Ward’s story has everything: an intrepid reporter persisting in the face of death threats to his family; the slow discovery of the extraordinary reach of criminal control of the docks; a waterfront priest-firebrand for the suffering longshoremen, asking his listeners to imagine their responsibility to a latter-day Jesus who found work on the docks; the serial reprieves granted Joe Ryan by Washington’s wartime need for quiet on the docks and, later, by the anti-Communism he hid behind almost to the very end. Car bombings orchestrated from jail; the deaths or sudden silence of almost anyone likely to talk; and, most of all, the elaborate web of criminals and politicians — and police commissioners who decline to investigate dock murders vigorously.

Eventually, the scandal raised by the Sun launches the famous crime hearings led by Senator Kefauver (the Manhattan hearings were “the most-watched event then ever televised”). But neither Johnson, nor Kefauver, ever brought down Bill McCormack, the “Mr. Big” who stood behind Joe Ryan, friend (and perhaps owner) of mayors. Ryan himself was ultimately felled by a commission that followed Kefauver’s.

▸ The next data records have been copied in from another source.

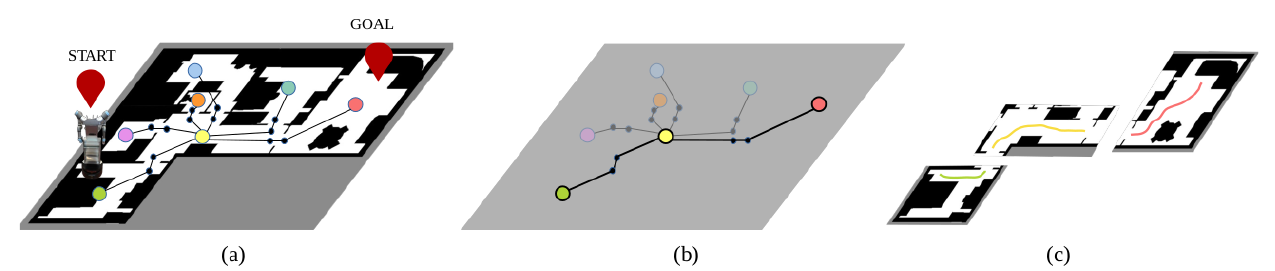
Figure 5. Planning steps: ( a ) initial scenario representation, where red signs indicate the starting and goal positions, ( b ) global topological plan (highlighted part of the map), and ( c ) local geometric plans. The same colors are used on the topological and geometric plans to indicate the relation among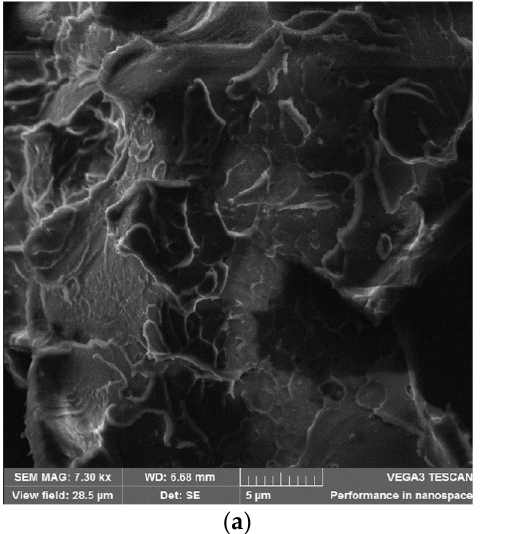
Figure 8. Scanning electron microscope (SEM) images of the broken surface of carbon-filled samples: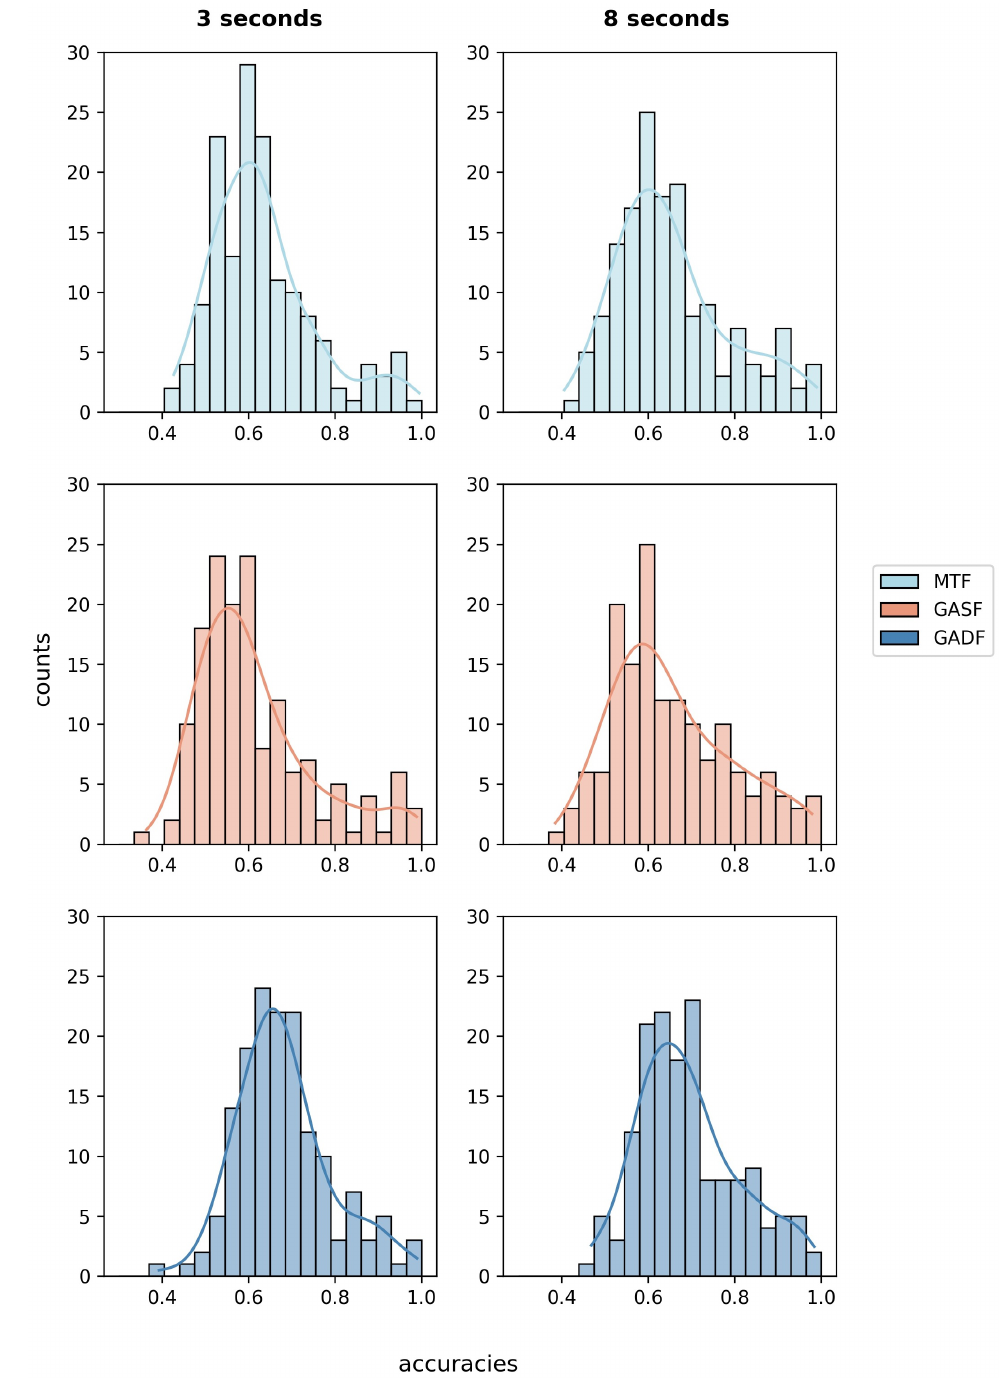
Figure 2. Average fold accuracy per participant represented as histograms. As input features, only the features that were generated using either of the presented algorithms were used. The histograms on the left show the results for the 3 s windows, while the histograms on the right represent the 8 s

As Johnson knew, “no government clean-up would ever rid the New York waterfront of crime.” But he certainly gave the petty hustlers, the hold-up men, the union thugs and the out-and-out murderers a flesh-wound that would take a long time to heal.

It is a bonus of Nathan Ward’s terrific story that it tells wonderfully the sad last days of the Sun. The newspaper had lost ground to other, less genteel offerings. It fell to the New York Tribune to take up the story’s closing episodes. Johnson himself goes to work for the International News Service. We are left with an indelible image of the paper’s great last editor, Keats Speed, sitting doggedly at his desk months after the paper has closed.

Mr. Rosenberg reviews books for the New York Sun.